*** Begin section ***

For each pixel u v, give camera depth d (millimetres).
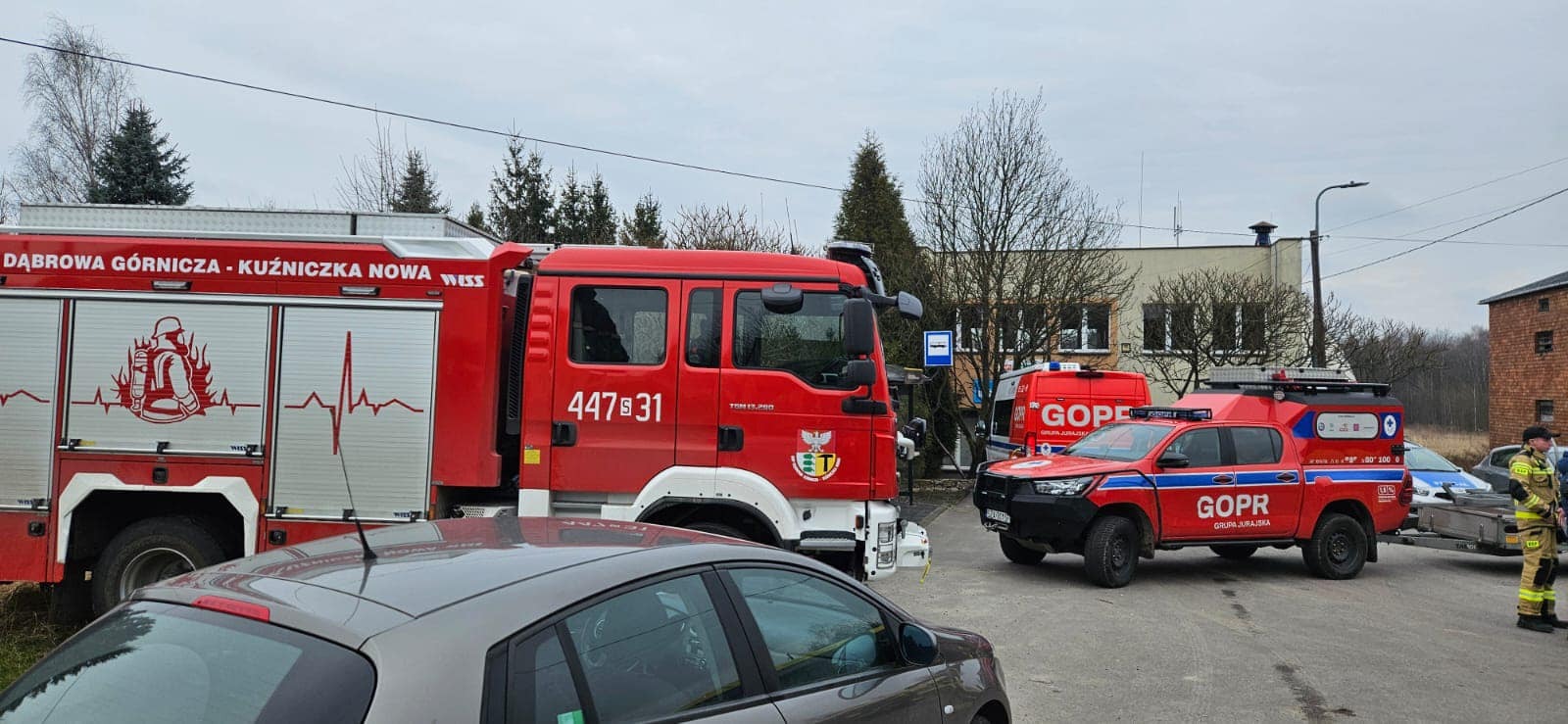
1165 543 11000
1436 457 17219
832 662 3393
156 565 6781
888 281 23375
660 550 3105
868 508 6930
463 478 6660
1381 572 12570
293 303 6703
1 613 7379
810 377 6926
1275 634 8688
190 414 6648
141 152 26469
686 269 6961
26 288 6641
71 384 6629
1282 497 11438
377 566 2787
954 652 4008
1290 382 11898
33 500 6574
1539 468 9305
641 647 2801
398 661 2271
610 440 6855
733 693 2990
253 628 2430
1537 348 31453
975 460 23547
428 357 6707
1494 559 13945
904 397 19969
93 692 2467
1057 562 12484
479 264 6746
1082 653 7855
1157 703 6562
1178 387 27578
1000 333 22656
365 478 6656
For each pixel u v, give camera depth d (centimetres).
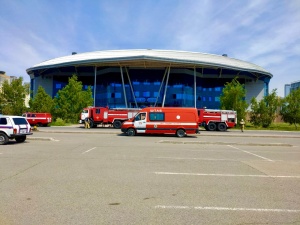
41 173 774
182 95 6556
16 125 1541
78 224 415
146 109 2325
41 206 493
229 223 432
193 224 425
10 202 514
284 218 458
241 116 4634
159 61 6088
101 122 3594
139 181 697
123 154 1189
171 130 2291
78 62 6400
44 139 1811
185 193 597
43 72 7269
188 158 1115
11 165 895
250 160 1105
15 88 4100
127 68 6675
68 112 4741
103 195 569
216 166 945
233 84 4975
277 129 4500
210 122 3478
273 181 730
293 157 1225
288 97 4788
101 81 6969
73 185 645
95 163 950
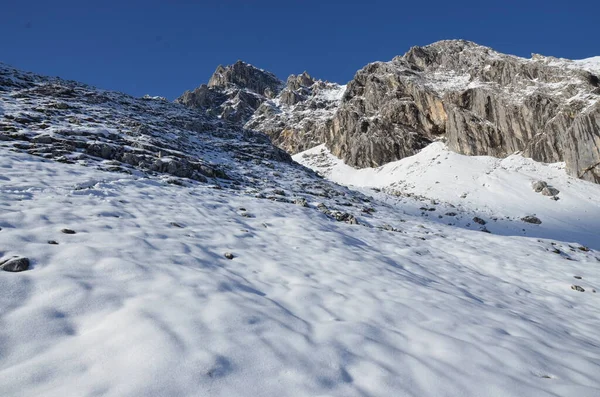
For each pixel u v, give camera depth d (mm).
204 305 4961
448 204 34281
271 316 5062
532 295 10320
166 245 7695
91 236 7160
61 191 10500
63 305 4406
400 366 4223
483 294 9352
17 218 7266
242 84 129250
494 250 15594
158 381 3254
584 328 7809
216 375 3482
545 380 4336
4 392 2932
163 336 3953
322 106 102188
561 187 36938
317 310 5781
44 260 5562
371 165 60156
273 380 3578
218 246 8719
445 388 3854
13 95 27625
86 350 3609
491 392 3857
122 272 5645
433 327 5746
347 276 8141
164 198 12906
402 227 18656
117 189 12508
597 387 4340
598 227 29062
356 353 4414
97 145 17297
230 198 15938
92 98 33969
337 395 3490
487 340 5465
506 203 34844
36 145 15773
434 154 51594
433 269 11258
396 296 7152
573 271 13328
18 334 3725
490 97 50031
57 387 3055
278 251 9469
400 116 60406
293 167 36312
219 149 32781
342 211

*** End section ***

Task prompt: Print only the lines from the opening line of the listing to the line containing "139 181 697", inclusive, exactly as they appear and without pictures.

Answer for the task:
For each pixel u v, give camera depth d (millimetres).
1165 543 11000
1436 457 17219
832 662 3393
156 565 6781
888 281 23375
660 550 3105
868 508 6930
463 478 6660
1381 572 12570
293 303 6703
1 613 7379
810 377 6926
1275 634 8688
190 414 6648
141 152 26469
686 269 6961
26 288 6641
71 384 6629
1282 497 11438
377 566 2787
954 652 4008
1290 382 11898
33 500 6574
1539 468 9305
641 647 2801
398 661 2271
610 440 6855
733 693 2990
253 628 2430
1537 348 31453
975 460 23547
428 357 6707
1494 559 13945
904 397 19969
93 692 2467
1057 562 12484
479 264 6746
1082 653 7855
1157 703 6562
1178 387 27578
1000 333 22656
365 478 6656
For each pixel u v, give camera depth d (centimetres).
41 173 774
182 95 6556
16 125 1541
78 224 415
146 109 2325
41 206 493
229 223 432
193 224 425
10 202 514
284 218 458
241 116 4634
159 61 6088
101 122 3594
139 181 697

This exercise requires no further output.